Once worth $50 in a time when a Blockbuster store on every corner ensured the inevitability of an evening filled with VHS cassettes or DVDs, this Blockbuster card now carries little currency in our world. Why?
Because that once mighty company has only one remaining Blockbuster store. The gift card regularly reminds me of what happens when organizations fail to focus on the changing future and instead get locked in the past.
Perhaps this Blockbuster gift card will inspire you – committed stewards of the Jewish future – to model yourselves after the visionaries who repeatedly transformed another company in the same marketplace – Netflix – as it transformed from a snail-mail DVD outfit into a responsive and exceedingly relevant leader in its marketplace.
Perhaps it will remind you that institutions which are unafraid to innovate and reinvent themselves – even their core businesses – will survive and will thrive through multiple marketplace disruptions. Such institutions will assume a newly made mantle of robust and relevant leadership in the constantly changing future.

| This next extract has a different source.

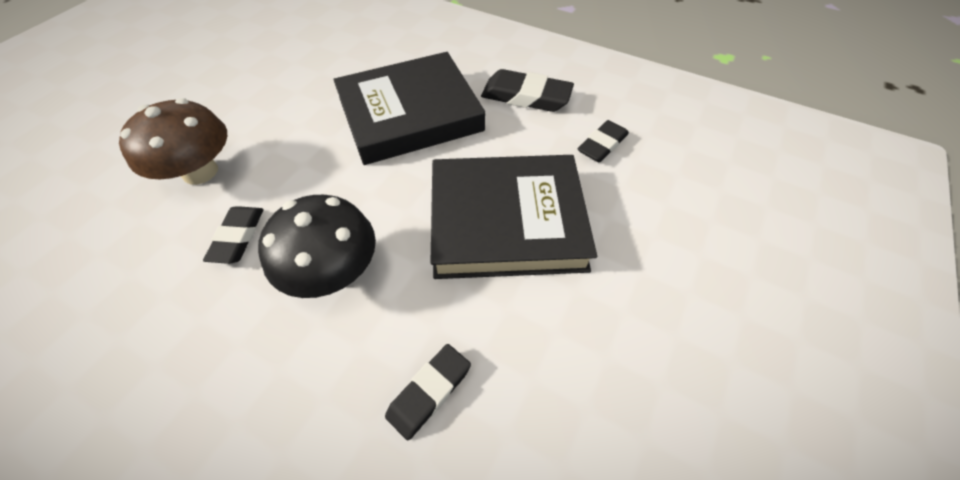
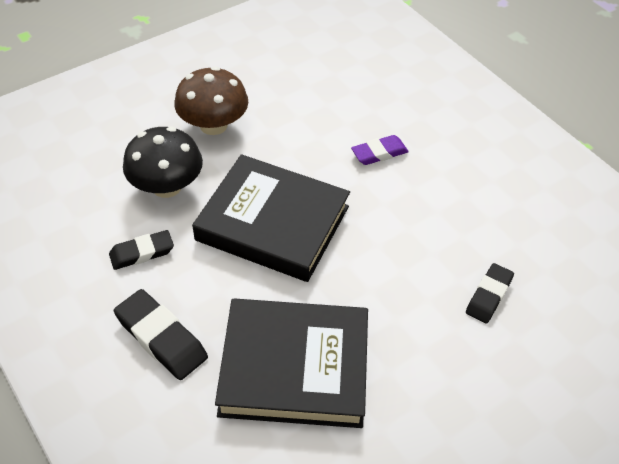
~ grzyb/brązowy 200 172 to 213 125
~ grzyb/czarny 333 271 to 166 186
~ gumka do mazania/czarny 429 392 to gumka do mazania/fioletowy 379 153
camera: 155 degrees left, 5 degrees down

The story of this Blockbuster gift card led our Congregation Or Ami synagogue leadership – and the leaders of so many other institutions – to make multiple decisions that others ranked as too risky or too poorly planned or too unnecessarily impulsive. As detailed in a viral article, Disruptive Judaism: Will You Become Beit Blockbuster or Kehillat Netflix?, we see that organizations can thrive again when courageous leaders address the disruption in our own marketplaces and take actions – often painful, sometimes even involving closing beloved legacy programs – that have the potential to engender possibility instead of hailing historical significances that inevitably will hold us back.
Isaac Mayer Wise, founder of HUC-JIR, the Central Conference of American Rabbis, and the then Union of American Hebrew Congregations, was an innovator, standing up to ridicule and rancor, to birth a robust Jewish future in this new land.
Now the landscape HUC-JIR faces is new and so we turn to you – HUC-JIR board members – to follow in our founder’s footsteps and innovate once again.
I urge you to vote in favor of this proposed plan. Decide that HUC-JIR will be Kehillat Netflix instead of Beit Blockbuster. Lead us forward into a future of bright possibility.
And I pledge my voice, my mamon (financial support), and my community connections to help make it thrive.
Chazak chazak v’nitchazek.
May we go from (imagined) strength to (long-lasting) strength, as we innovate and strengthen our beloved HUC-JIR.